From the material below, reproduce exactly the stretch of lines that begins with the line holding "Non Teaching Staff Attendance 2025" and ends with the line holding "machine learning will", skipping the pictures.

◇ ◇ ◇ ◇ ◇

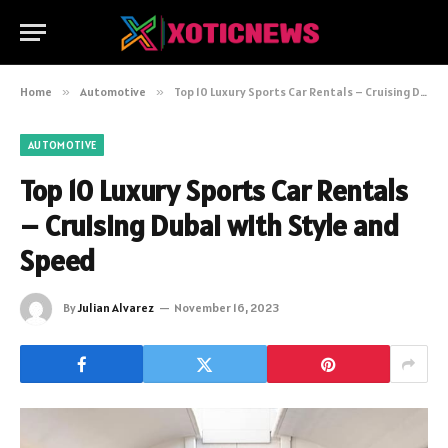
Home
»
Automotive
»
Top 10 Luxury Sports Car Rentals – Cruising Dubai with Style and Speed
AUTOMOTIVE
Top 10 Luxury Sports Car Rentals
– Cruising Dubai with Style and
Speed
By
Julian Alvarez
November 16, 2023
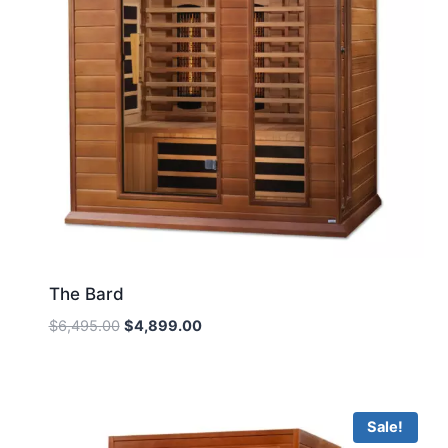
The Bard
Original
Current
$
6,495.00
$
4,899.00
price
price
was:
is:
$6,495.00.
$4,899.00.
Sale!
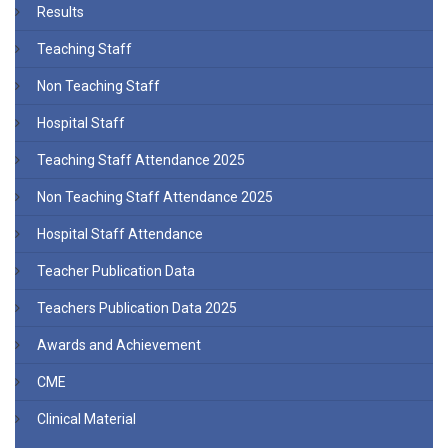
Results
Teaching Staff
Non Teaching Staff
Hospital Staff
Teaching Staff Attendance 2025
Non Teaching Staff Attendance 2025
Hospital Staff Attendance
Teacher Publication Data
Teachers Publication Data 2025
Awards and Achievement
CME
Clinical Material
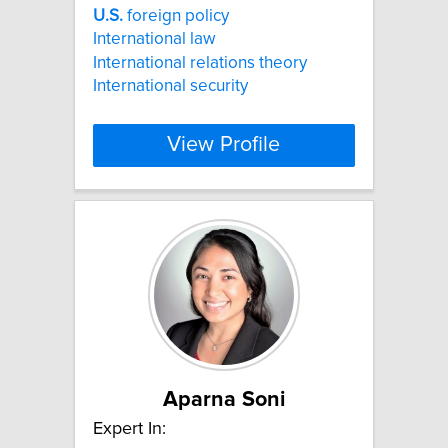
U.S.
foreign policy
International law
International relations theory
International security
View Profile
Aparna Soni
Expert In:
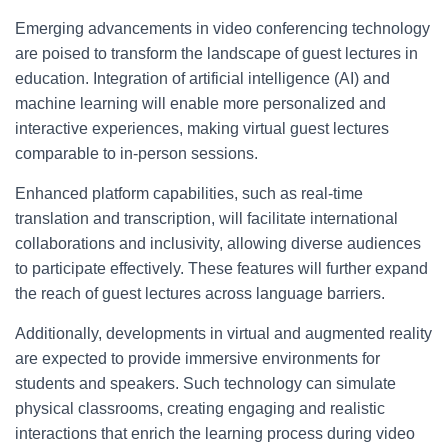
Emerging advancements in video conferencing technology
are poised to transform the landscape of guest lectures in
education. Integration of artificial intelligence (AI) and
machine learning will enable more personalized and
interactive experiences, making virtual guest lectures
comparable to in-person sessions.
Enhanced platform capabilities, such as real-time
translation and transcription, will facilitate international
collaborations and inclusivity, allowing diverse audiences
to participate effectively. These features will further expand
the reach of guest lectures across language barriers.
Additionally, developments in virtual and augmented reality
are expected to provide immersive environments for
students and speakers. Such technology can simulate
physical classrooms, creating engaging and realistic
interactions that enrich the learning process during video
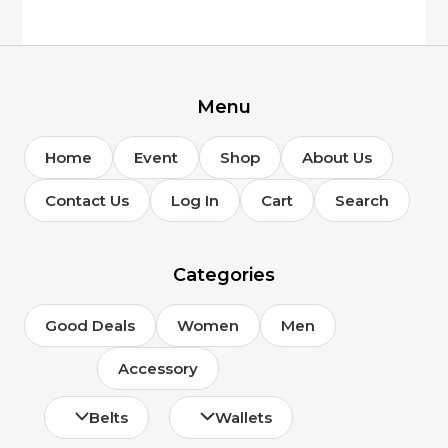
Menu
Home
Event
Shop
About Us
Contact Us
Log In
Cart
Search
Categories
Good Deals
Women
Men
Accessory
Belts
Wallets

◇ ◇ ◇ ◇ ◇

_Result for this task_.
Non Teaching Staff Attendance 2025
Hospital Staff Attendance
Teacher Publication Data
Teachers Publication Data 2025
Awards and Achievement
CME
Clinical Material
U.S.
foreign policy
International law
International relations theory
International security
View Profile
Aparna Soni
Expert In:
Emerging advancements in video conferencing technology
are poised to transform the landscape of guest lectures in
education. Integration of artificial intelligence (AI) and
machine learning will enable more personalized and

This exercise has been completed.